### [Task details]
Reproduce the listing exactly, with no pictures in your copy.

######

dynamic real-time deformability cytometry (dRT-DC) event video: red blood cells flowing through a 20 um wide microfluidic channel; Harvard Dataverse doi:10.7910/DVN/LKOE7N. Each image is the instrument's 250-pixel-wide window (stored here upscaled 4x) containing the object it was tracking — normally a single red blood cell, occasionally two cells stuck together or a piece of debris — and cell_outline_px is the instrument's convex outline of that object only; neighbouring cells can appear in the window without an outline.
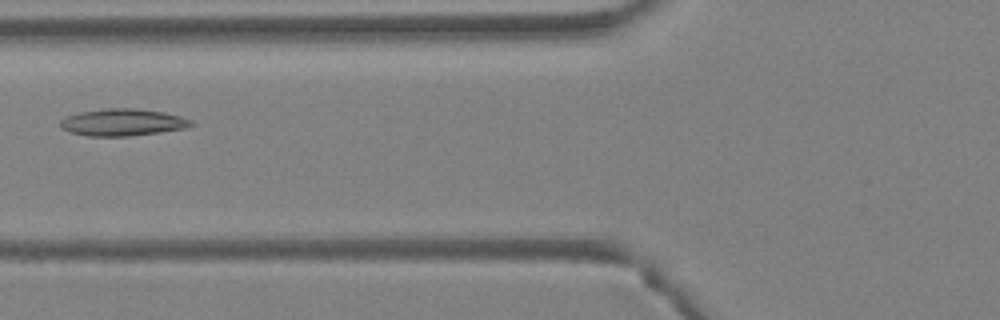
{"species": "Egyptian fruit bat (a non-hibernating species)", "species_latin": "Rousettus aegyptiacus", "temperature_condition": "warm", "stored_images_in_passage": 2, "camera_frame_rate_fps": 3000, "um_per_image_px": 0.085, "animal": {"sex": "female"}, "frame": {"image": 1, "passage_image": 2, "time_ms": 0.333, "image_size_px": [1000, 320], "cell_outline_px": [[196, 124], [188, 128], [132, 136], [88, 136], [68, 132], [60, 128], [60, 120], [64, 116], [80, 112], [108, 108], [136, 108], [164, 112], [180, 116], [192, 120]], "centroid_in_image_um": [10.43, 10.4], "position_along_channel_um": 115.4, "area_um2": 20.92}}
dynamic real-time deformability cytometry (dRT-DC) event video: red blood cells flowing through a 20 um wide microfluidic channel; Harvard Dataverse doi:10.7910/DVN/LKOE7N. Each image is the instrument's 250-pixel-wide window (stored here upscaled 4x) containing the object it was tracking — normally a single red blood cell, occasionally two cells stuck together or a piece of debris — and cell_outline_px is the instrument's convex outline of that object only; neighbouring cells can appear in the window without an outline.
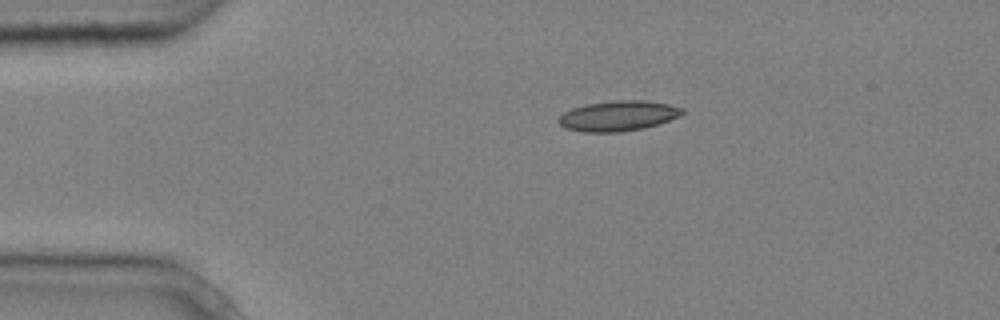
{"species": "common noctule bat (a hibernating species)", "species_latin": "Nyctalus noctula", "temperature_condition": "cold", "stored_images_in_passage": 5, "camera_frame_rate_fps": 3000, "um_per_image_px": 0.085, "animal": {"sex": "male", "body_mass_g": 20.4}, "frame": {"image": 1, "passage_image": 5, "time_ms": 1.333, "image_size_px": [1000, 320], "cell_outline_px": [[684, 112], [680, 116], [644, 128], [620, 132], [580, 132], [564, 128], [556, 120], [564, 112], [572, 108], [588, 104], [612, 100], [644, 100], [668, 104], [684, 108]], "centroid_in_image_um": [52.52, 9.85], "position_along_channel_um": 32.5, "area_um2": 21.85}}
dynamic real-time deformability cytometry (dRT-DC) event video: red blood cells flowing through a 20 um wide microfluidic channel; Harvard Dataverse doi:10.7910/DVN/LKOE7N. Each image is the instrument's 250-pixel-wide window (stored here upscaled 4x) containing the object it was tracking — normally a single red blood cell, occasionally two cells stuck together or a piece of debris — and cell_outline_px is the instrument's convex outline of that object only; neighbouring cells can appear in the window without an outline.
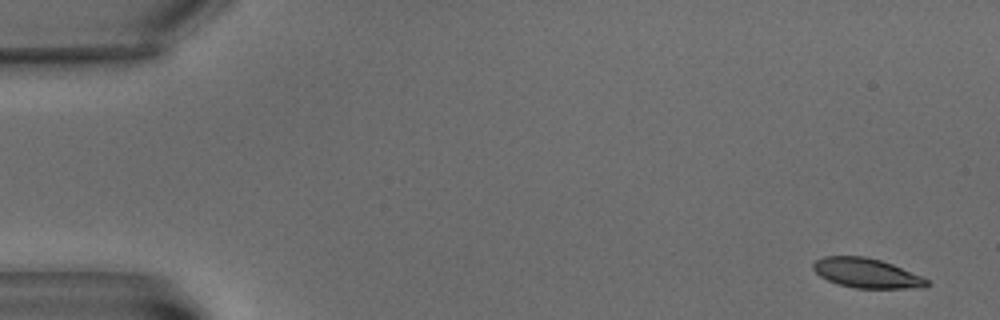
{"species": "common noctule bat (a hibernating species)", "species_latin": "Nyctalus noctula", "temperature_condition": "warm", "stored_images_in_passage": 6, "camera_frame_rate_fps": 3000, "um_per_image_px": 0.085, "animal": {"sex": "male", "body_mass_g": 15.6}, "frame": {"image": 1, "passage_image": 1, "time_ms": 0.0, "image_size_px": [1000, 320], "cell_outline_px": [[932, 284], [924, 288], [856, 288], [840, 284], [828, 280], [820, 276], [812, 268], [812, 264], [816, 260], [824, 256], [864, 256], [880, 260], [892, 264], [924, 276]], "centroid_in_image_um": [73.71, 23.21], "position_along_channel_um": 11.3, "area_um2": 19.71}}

######

### [Solution]
dynamic real-time deformability cytometry (dRT-DC) event video: red blood cells flowing through a 20 um wide microfluidic channel; Harvard Dataverse doi:10.7910/DVN/LKOE7N. Each image is the instrument's 250-pixel-wide window (stored here upscaled 4x) containing the object it was tracking — normally a single red blood cell, occasionally two cells stuck together or a piece of debris — and cell_outline_px is the instrument's convex outline of that object only; neighbouring cells can appear in the window without an outline.
{"species": "Egyptian fruit bat (a non-hibernating species)", "species_latin": "Rousettus aegyptiacus", "temperature_condition": "warm", "stored_images_in_passage": 2, "camera_frame_rate_fps": 3000, "um_per_image_px": 0.085, "animal": {"sex": "female"}, "frame": {"image": 1, "passage_image": 2, "time_ms": 0.333, "image_size_px": [1000, 320], "cell_outline_px": [[196, 124], [188, 128], [132, 136], [88, 136], [68, 132], [60, 128], [60, 120], [64, 116], [80, 112], [108, 108], [136, 108], [164, 112], [180, 116], [192, 120]], "centroid_in_image_um": [10.43, 10.4], "position_along_channel_um": 115.4, "area_um2": 20.92}}
dynamic real-time deformability cytometry (dRT-DC) event video: red blood cells flowing through a 20 um wide microfluidic channel; Harvard Dataverse doi:10.7910/DVN/LKOE7N. Each image is the instrument's 250-pixel-wide window (stored here upscaled 4x) containing the object it was tracking — normally a single red blood cell, occasionally two cells stuck together or a piece of debris — and cell_outline_px is the instrument's convex outline of that object only; neighbouring cells can appear in the window without an outline.
{"species": "common noctule bat (a hibernating species)", "species_latin": "Nyctalus noctula", "temperature_condition": "cold", "stored_images_in_passage": 5, "camera_frame_rate_fps": 3000, "um_per_image_px": 0.085, "animal": {"sex": "male", "body_mass_g": 20.4}, "frame": {"image": 1, "passage_image": 5, "time_ms": 1.333, "image_size_px": [1000, 320], "cell_outline_px": [[684, 112], [680, 116], [644, 128], [620, 132], [580, 132], [564, 128], [556, 120], [564, 112], [572, 108], [588, 104], [612, 100], [644, 100], [668, 104], [684, 108]], "centroid_in_image_um": [52.52, 9.85], "position_along_channel_um": 32.5, "area_um2": 21.85}}
dynamic real-time deformability cytometry (dRT-DC) event video: red blood cells flowing through a 20 um wide microfluidic channel; Harvard Dataverse doi:10.7910/DVN/LKOE7N. Each image is the instrument's 250-pixel-wide window (stored here upscaled 4x) containing the object it was tracking — normally a single red blood cell, occasionally two cells stuck together or a piece of debris — and cell_outline_px is the instrument's convex outline of that object only; neighbouring cells can appear in the window without an outline.
{"species": "common noctule bat (a hibernating species)", "species_latin": "Nyctalus noctula", "temperature_condition": "warm", "stored_images_in_passage": 6, "camera_frame_rate_fps": 3000, "um_per_image_px": 0.085, "animal": {"sex": "male", "body_mass_g": 15.6}, "frame": {"image": 1, "passage_image": 1, "time_ms": 0.0, "image_size_px": [1000, 320], "cell_outline_px": [[932, 284], [924, 288], [856, 288], [840, 284], [828, 280], [820, 276], [812, 268], [812, 264], [816, 260], [824, 256], [864, 256], [880, 260], [892, 264], [924, 276]], "centroid_in_image_um": [73.71, 23.21], "position_along_channel_um": 11.3, "area_um2": 19.71}}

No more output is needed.